Quand il s’agit de donner une interprétation romancée de récits historiques, Jean Dufaux donne souvent le meilleur de lui-même, la documentation lui évitant de s’embourber comme ça lui est, selon moi, souvent arrivé en abordant le genre fantastique. Son amour de la littérature dite "classique" lui avait déjà inspiré quelques one-shots où les vies de Sade, Pasolini, Hemingway, Balzac et Hammett étaient réinterprétées sous son prisme de scénariste et sous le pinceau de différents dessinateurs. Contrairement à d’autres de ses albums, ceux-là connurent cependant l’insuccès commercial, à son grand désarroi. Il se réessaie à l’exercice aujourd’hui, profitant d’un nouvel engouement du public pour le genre biographique en bande dessinée.

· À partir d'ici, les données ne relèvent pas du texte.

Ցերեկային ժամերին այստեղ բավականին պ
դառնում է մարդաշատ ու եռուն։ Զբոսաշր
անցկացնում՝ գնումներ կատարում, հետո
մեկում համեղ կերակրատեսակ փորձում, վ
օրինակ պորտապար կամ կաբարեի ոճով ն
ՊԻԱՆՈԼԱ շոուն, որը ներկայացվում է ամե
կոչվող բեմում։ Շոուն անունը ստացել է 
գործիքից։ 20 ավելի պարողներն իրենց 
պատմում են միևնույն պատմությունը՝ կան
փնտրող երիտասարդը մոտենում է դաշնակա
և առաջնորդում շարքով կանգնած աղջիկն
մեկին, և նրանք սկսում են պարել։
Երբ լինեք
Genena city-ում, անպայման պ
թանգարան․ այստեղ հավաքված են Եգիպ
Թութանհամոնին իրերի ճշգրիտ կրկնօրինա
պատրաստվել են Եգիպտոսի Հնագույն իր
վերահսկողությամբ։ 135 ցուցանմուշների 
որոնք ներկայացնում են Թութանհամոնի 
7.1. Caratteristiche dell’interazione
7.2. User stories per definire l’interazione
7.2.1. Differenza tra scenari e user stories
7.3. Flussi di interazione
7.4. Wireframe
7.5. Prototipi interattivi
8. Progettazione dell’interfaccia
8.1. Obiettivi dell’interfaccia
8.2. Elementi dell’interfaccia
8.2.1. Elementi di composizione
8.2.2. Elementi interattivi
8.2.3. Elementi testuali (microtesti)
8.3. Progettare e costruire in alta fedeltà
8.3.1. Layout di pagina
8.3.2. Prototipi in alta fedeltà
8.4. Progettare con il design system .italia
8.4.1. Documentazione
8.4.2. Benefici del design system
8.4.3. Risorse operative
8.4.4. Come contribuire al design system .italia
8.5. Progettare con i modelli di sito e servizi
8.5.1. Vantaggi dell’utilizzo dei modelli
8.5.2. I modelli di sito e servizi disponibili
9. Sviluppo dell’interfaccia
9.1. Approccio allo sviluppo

C'est de l’auteur du célébrissime Voyage au bout de la nuit (1932) qu'il choisit cette fois de dresser le portrait. Un Louis-Ferdinand Céline (Destouches de son vrai nom) qu’on suit durant les dernières années de sa vie, à Meudon, officiant comme vieux médecin. 

Le personnage est pétri de contradictions, de phobies, de mépris envers les hommes (à commencer par les éditeurs et les étrangers à sa culture) et portant jusqu’à la fin ses traumatismes de la Première Guerre mondiale. Dufaux ne se permet pas de prendre parti, mais rend un visage humain - un peu attachant, souvent antipathique - à celui qui est tantôt considéré comme un génie littéraire, tantôt comme un homme condamnable (pour ses pamphlets antisémites surtout).

Jacques Terpant signe quant à lui un dessin réaliste (voire photographique), adapté pour servir l’histoire. Des tons gris, sépias ou ocres permettent de différencier les périodes traitées. Il est par contre regrettable qu’il y ait parfois trop de ressemblances entre des physionomies différentes.

Au niveau des subtilités, notons que le scénariste dévoile, dans une ultime pensée qu’il attribue à Céline, quels sont les personnages fictifs inclus dans ce récit biographique : "Caron, Solange, Manon, c’est des histoires que j’ai pas racontées. Pas le temps. Trop court, le temps. C’est fini. Pas mécontent. Je veux juste le silence."

Chronique par Joachim
Le chien de Dieu est paru aux éditions Futuropolis.